With Christmas 2012 and the end-of-the-world doom-mongering which preceded it now but a memory, the students of Oxford have once again descended upon the city of dreaming spires, ready for another eight gruelling weeks of hard work, shameless hacking and general drunken debauchery. There is, however, one type of student who will not benefit from the various delights Oxford has to offer this term. For this student, there will be no coveted place on the guest list for President’s Drinks at the Union; no spare seat to listen in on the fascinating rowing debates which captivate entire dinner halls at college; and no Toby ‘Beerz’ Baker to tempt them with his alluring charisma to sample the glitz and glamour of Park End on a Wednesday night.

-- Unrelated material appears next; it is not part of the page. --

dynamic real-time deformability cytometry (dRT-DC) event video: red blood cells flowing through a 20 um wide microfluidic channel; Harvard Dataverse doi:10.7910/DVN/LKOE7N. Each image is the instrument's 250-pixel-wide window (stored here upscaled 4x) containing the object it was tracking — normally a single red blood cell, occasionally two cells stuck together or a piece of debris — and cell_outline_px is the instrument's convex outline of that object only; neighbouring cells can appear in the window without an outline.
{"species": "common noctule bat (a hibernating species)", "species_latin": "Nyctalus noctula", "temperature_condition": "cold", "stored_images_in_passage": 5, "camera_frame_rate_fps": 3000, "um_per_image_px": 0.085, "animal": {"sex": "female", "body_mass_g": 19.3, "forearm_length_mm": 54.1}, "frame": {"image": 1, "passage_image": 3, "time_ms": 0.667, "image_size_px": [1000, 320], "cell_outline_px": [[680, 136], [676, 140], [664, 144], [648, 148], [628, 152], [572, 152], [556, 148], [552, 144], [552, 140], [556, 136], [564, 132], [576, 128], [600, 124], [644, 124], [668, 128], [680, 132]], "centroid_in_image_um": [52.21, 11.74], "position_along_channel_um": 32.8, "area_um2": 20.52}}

I am one such student, missing out on the perks of being at Oxford this term. This is because I am a third-year Modern Languages student, and as such I am currently living in France as part of my complusory year abroad. So while many of you will be frantically trying to get that essay or problem sheet done which is due in tomorrow but which you only thought about starting the night before, I will be busy chomping on onions and going “hoh-hee-hoh-hee-hoh”, as Alan Partridge once accurately put it.
But don’t be fooled into thinking that it’s all plain sailing for us linguists this year. We are expected to put in a shift in one form or another, and upon arriving at the conclusion that spending a year at a French university would almost certainly lead to playing hours upon hours of Mario Kart with like-minded lazy students, and would therefore not exactly be conducive to improving my grasp of the French language, I decided to take a step into the unknown and have a go at teaching English at a French primary school instead.
Having never previously given a thought to pursuing teaching as a career path, I had no idea of what to expect as I took my first tentative steps into the school building. Indeed, my nerves weren’t exactly settled as one-by-one I was introduced to the classes I would be overseeing for the next few months, and after each introduction came the same trembling look of astonishment and awe from the wide-eyed, puff-cheeked faces of the schoolchildren. For the Star Wars aficionados among you, picture the reception C-3PO got from the Ewoks on the forest moon of Endor. For those of you who loathe/choose to ignore/aren’t well acquainted with George Lucas’ fantasy universe, imagine Ryan Gosling descending the love lift on a Saturday night edition of Take Me Out to a dumbstruck audience (disclaimer: in no way am I comparing myself to Ryan Gosling). And for those of you who have better things to do than spend a night in the company of Paddy McGuinness or Jar-Jar Binks (I can only begin to wonder why…), or who just want me to shut up and get on with it – well, I think you get the idea.
Yet as the teaching began and the days passed, and the children began to realise that behind this veneer of otherworldliness was just another boring, authoritative grown-up, I began to appreciate just how demanding, yet ultimately rewarding the job can be. There are, of course, the handful of unruly children who take obvious pleasure from the chaos which they cause and even more so from the desperate struggles of the teacher to maintain order. This is especially true when faced with a language barrier – I have now learnt that it takes more than just yelling “Arrête!” or “Tais-toi!” to silence the sniggering scallywags sitting at the back of the class. But this is just part and parcel of life as a schoolchild, that streak of mishief that each child possesses at a time when everything still seems so exciting – I defy anyone who, as a school pupil, did not at least occasionally find the funny side of the teacher’s travails.
And for every moment that descends the whole class into anarchy comes a moment which makes you forget all about the little blighter who has been driving you up the wall for the past 45 minutes. The last week before the Christmas holidays gave me the opportunity to go over some English vocabulary for our festive traditions with the French schoolchildren. I had prepared a set of flashcards for one of the classes, and as I went over the words in English with the schoolchildren I arrived at the last flashcard, which was a snowman. With the French for snowman being ‘un bonhomme de neige’, a more-or-less exact translation, I tried helping the children by explaining that the English for neige was snow, and that un bonhomme de neige followed the same formula as the names of the superheroes which they all knew and loved; Batman, Superman, Spiderman.
Asking them to remember this, I then posed the question:
“Un bonhomme de neige, c’est quoi en anglais?”
One of the girls in the front row was the first to raise her hand, and after a few seconds of taking in my ‘expert’ advice she came up with a response:
“Ummm…Spider Christmas?”
It was a response that both brutally exposed my shortcomings as a teacher and which typifies the joys of teaching, a job where no two days are the same and where one can never fully predict the wonderful, inadvertently amusing thought processes of the children, whose tireless enthusiasm and desire to learn makes it all worthwhile.